When writing your Will, one of the questions which arises if you have children under 18 is who will care for them after your death?  Generally, it is agreed that the children will remain with the living parent.  However you must consider what would happen in the awful event of both biological parents dying.  Clearly, this is an unpleasant issue to contemplate as we all hope to see our children safely into adulthood and beyond.  However, making appropriate provision in your Will needs to be considered and is the responsible thing to do as a caring parent.
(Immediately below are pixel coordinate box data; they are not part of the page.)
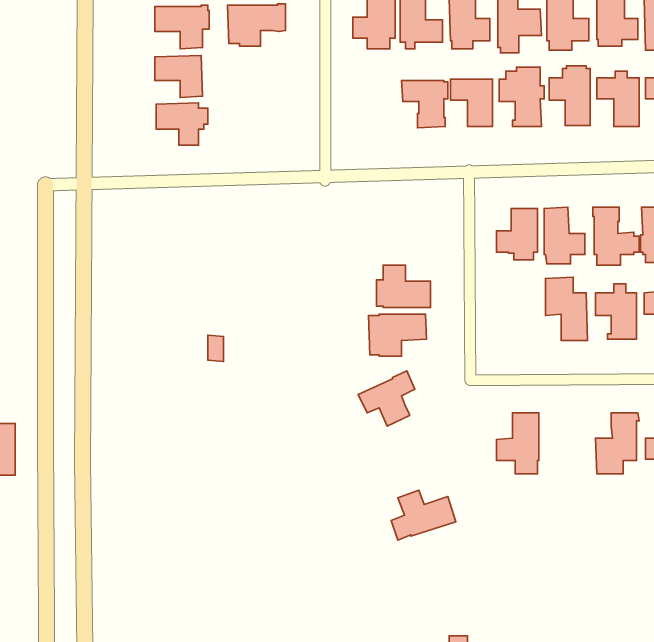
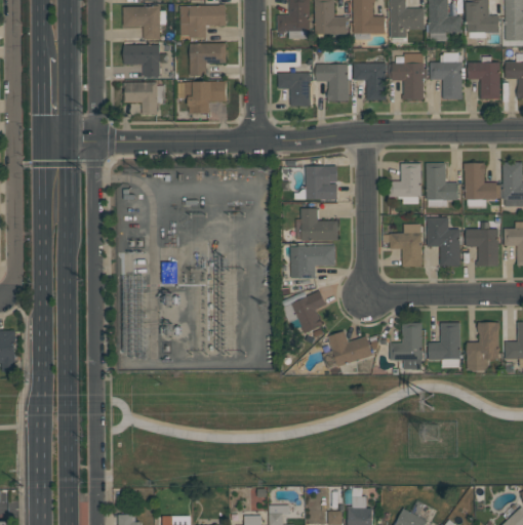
building: none -> [189,43,226,75]
building: none -> [277,72,310,106]
building: none -> [177,81,226,114]
building: none -> [293,166,336,199]
building: none -> [381,224,421,266]
building: none -> [428,322,460,367]
building: [391,490,456,540] -> [322,330,372,369]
Brothers and sisters of either biological parent are likely candidates as guardians, as they are generally of a similar age, and have children in the same generation.  Grandparents can be chosen, but consideration of their age and health should be taken, as the impact on the children of losing their parents, and then their grandparents, could be very traumatic.  Good friends are consulted and chosen in many cases, but it really is for you to decide who can best act ‘in loco parentis’ and remember whoever you choose, obtaining their consent and agreement before you name them in your Will is vital.

As multiple marriages and step families are now much more commonplace, they also bring with them their own questions, should the biological parent die.  The answer may be that in these circumstances, the children could be returned to the full custody of their other biological parent.  Even if they have been largely brought up by the step parent, the law will generally favour custody by the biological parent if that parent wishes, which could of course be upsetting for all concerned.  However, to avoid this happening, you can specify what you believe to be in the child’s best interest, be it that you want them brought up with any other children from the marriage, or, if the other biological parent has been absent for some time, you could state that you would consider it traumatic for the child to live with a virtual stranger and if needs be, a court will decide the best course of action at that time.